Actually yes, it's still quite unlikely. If you formalize your thesis here and actually do the calculation, you'll see that the chance of a fund achieving a consistently annual average 70%+ return over 20+ years is overwhelmingly unlikely to emerge with the number of funds that existed in the same time period.
"Survivorship bias" is a meme that is commonly thrown out, but to date no one I've challenged on it has empirically demonstrated that this accounts for the emergence of ultra-successful funds. Model this out a bit - what is your single unit of trading to judge and what is your time interval? How many other participants are there in the same interval, and how is each unit judged? You can't just judge on an annual basis - no firm has an actual 50% chance of beating the market each year. Funds like Renaissance make hundreds to thousands of trades each day.
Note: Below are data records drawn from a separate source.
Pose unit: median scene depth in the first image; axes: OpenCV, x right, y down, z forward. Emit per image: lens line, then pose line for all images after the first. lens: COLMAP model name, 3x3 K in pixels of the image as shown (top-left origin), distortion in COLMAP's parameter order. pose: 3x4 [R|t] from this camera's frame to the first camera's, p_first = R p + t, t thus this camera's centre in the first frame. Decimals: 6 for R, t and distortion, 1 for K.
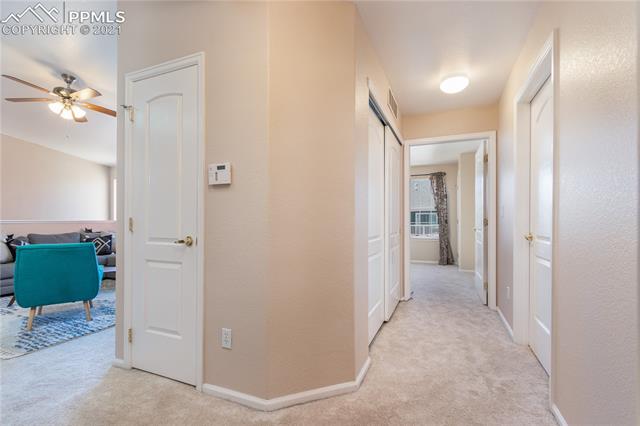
lens RADIAL K [[297.7, 0, 316.5], [0, 297.7, 218.5], [0, 0, 1]] dist [0.001941, 0.000239]
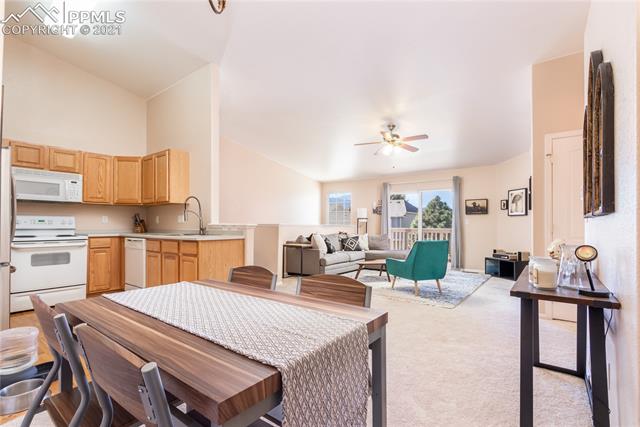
lens RADIAL K [[297.7, 0, 322.2], [0, 297.7, 217.3], [0, 0, 1]] dist [0.001941, 0.000239]
pose [[0.972152, 0.004467, -0.234309, -0.620412], [-0.009832, 0.999715, -0.021734, 0.003035], [0.234146, 0.023433, 0.971919, -0.361229]]
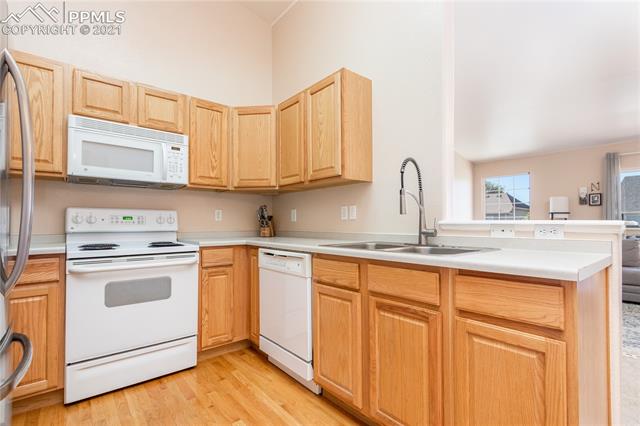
lens RADIAL K [[297.7, 0, 316.4], [0, 297.7, 215.4], [0, 0, 1]] dist [0.001941, 0.000239]
pose [[0.887833, -0.007413, -0.460105, -1.095223], [-0.003809, 0.999718, -0.023459, 0.008739], [0.460149, 0.022580, 0.887554, -0.015757]]
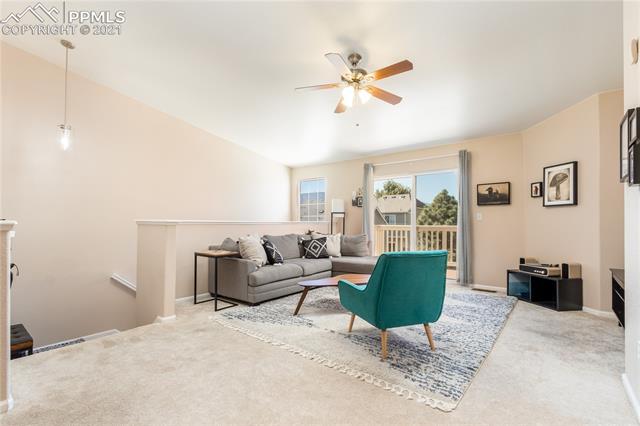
lens RADIAL K [[297.7, 0, 324.6], [0, 297.7, 219.6], [0, 0, 1]] dist [0.001941, 0.000239]
pose [[0.967919, 0.004283, -0.251224, -0.527858], [-0.004933, 0.999986, -0.001956, 0.002189], [0.251212, 0.003133, 0.967927, 0.103341]]
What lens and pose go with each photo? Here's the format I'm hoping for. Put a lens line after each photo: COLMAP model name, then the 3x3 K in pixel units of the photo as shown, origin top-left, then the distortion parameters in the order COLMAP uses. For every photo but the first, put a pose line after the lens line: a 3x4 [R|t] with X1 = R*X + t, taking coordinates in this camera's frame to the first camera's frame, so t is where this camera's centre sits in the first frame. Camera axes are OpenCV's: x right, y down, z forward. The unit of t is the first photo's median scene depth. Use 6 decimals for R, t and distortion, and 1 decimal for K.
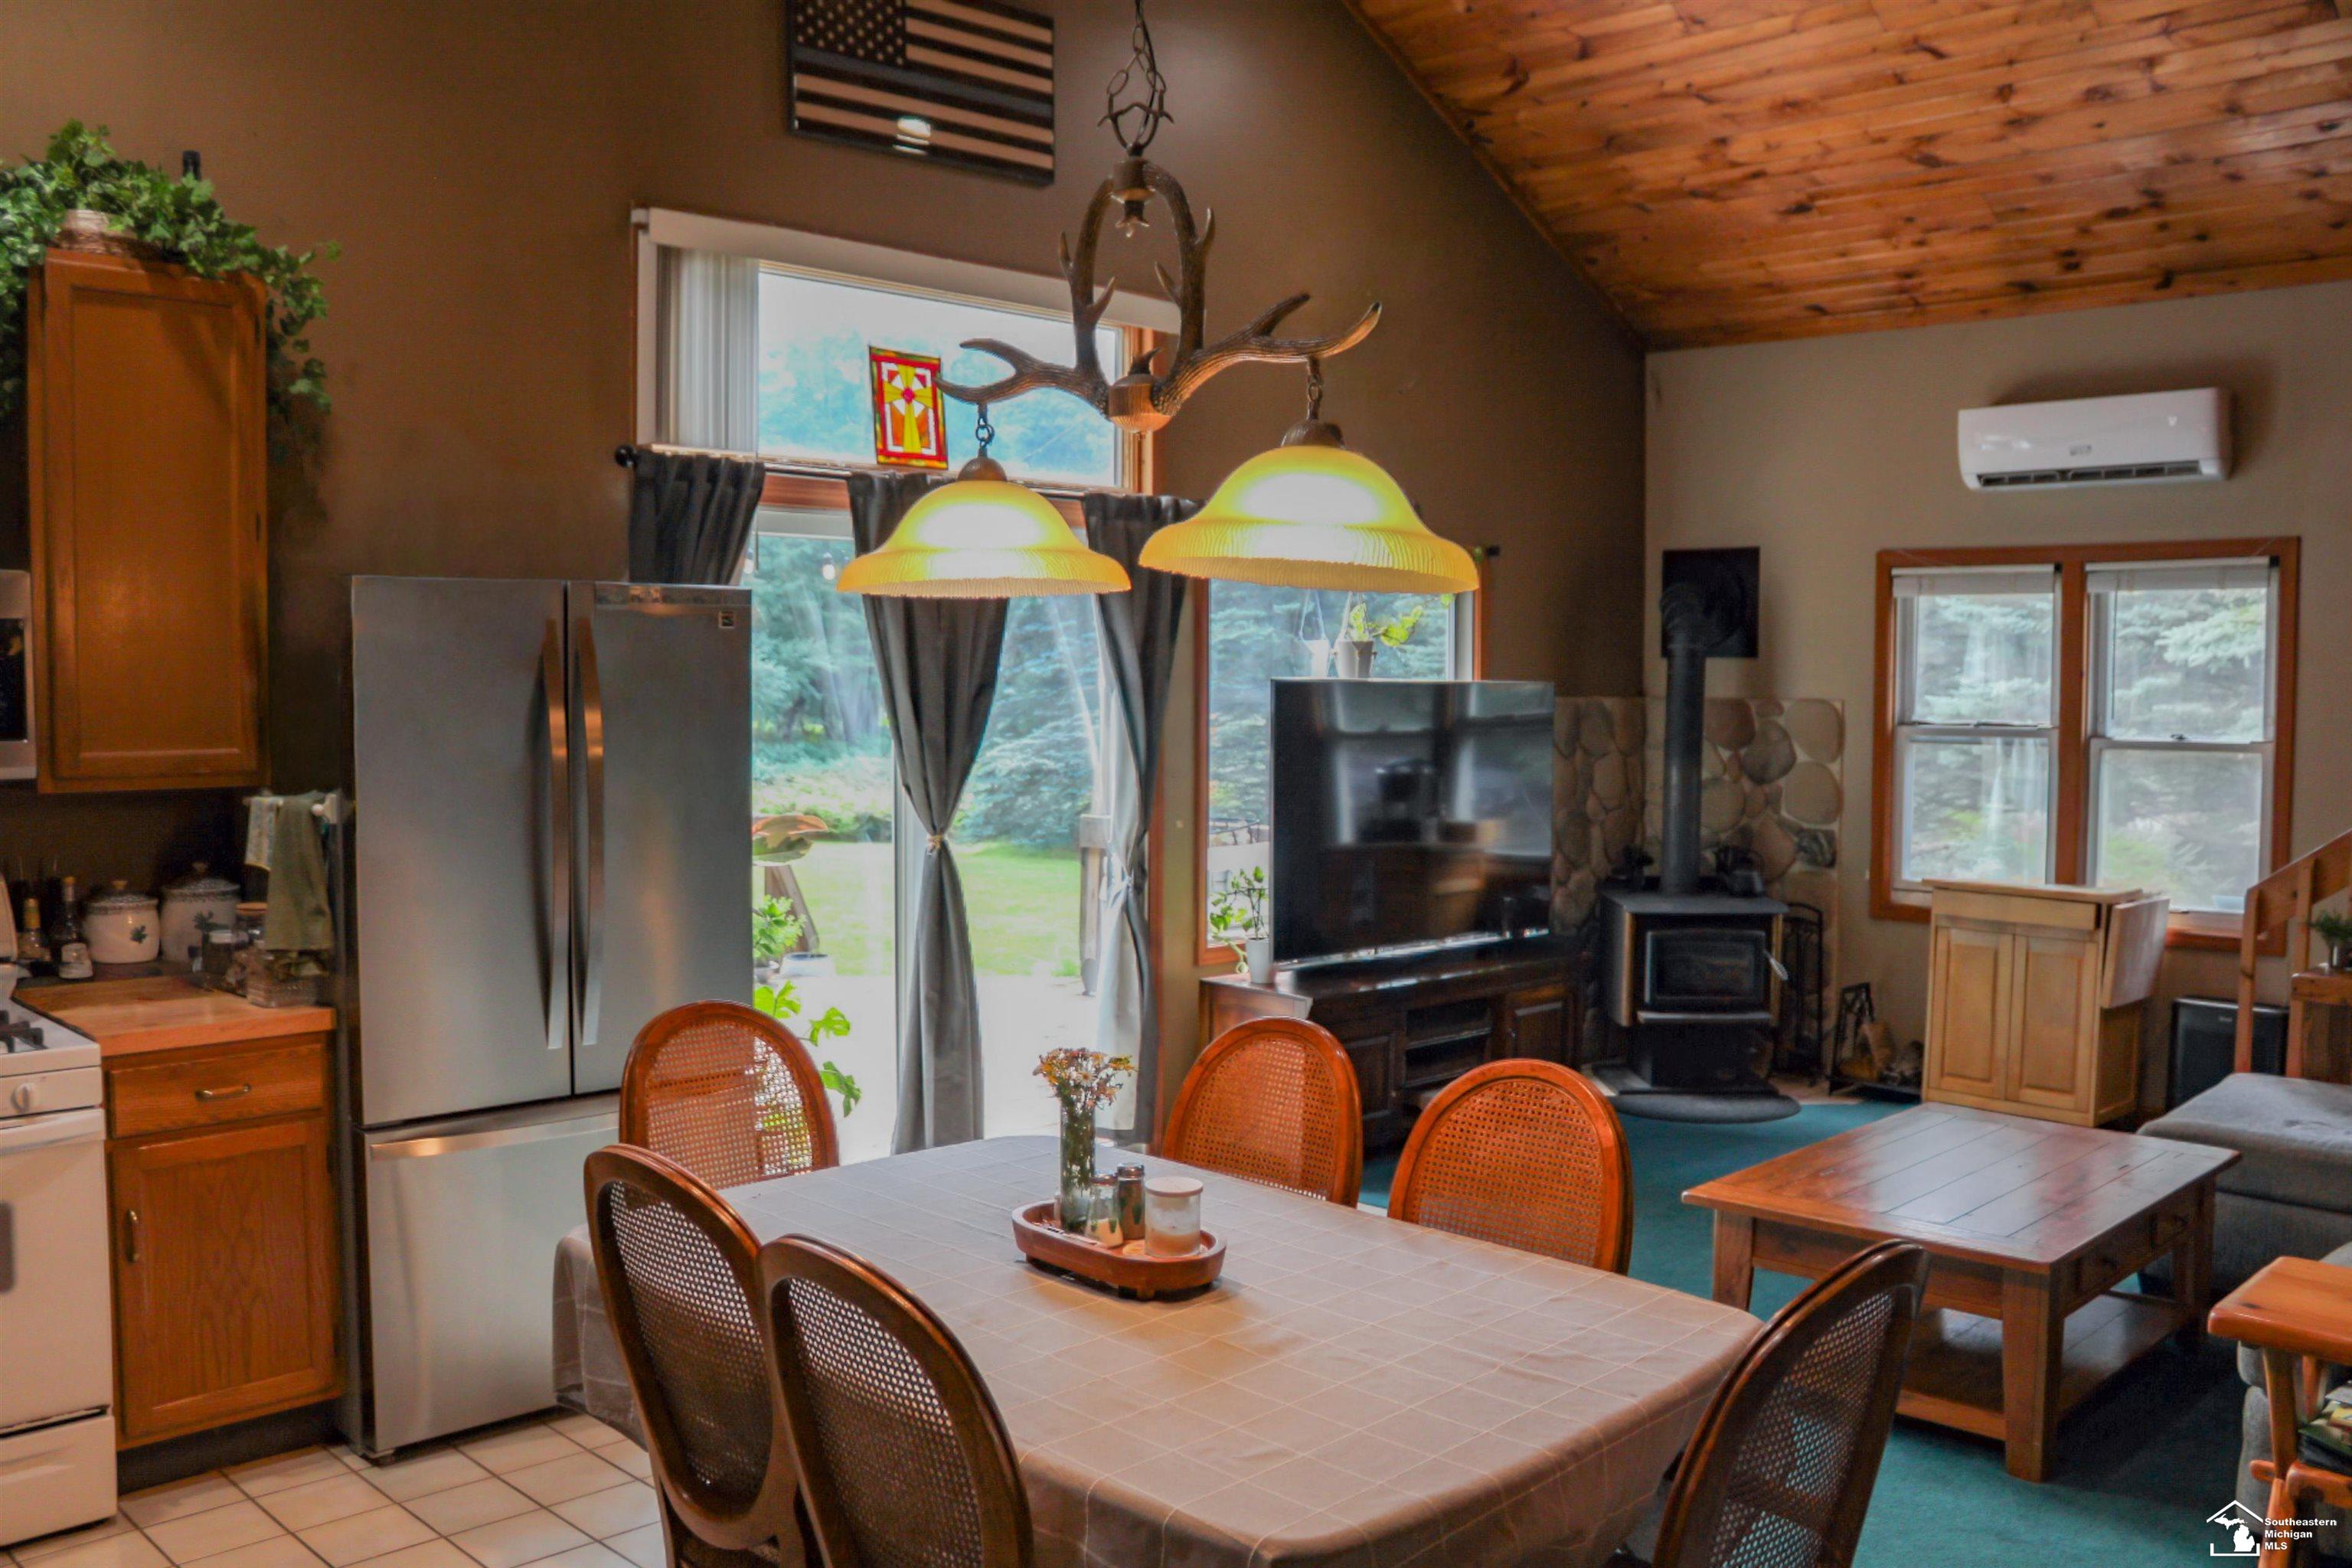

Moreover, different firms have different chances of beating the market each year.
Basically, I want you to rigorously formalize how a firm like Renaissance maps to monkeys throwing darts at the wall, because as much as people like to use these analogies (coin flipping, etc), they're never empirical. How do you account for a firm that beats the market by an overwhelming margin for 2 - 3 decades and never having a return poorer than the market (and in fact only rarely being down per quarter or month).
That was a misnomer, you're right. But that doesn't meaningfully impact my point. An average annual 70% return, some years greater (notably, 2008) and some years lesser, but only a very small number of down quarters or months in the same time frame.
Don't forget to include the preceding 30% drop which reduces both the total returns directly and rate of return as the fund operated over a longer period.
Further, they stopped publishing returns suggesting an even lower long term average.
So, you are looking at a biased subset of a funds returns not total returns which greatly shifts the probability's.
"Survivorship bias" is a meme that is commonly thrown out, but to date no one I've challenged on it has empirically demonstrated that this accounts for the emergence of ultra-successful funds. Model this out a bit - what is your single unit of trading to judge and what is your time interval? How many other participants are there in the same interval, and how is each unit judged? You can't just judge on an annual basis - no firm has an actual 50% chance of beating the market each year. Funds like Renaissance make hundreds to thousands of trades each day. Moreover, different firms have different chances of beating the market each year.
Basically, I want you to rigorously formalize how a firm like Renaissance maps to monkeys throwing darts at the wall, because as much as people like to use these analogies (coin flipping, etc), they're never empirical. How do you account for a firm that beats the market by an overwhelming margin for 2 - 3 decades and never having a return poorer than the market (and in fact only rarely being down per quarter or month).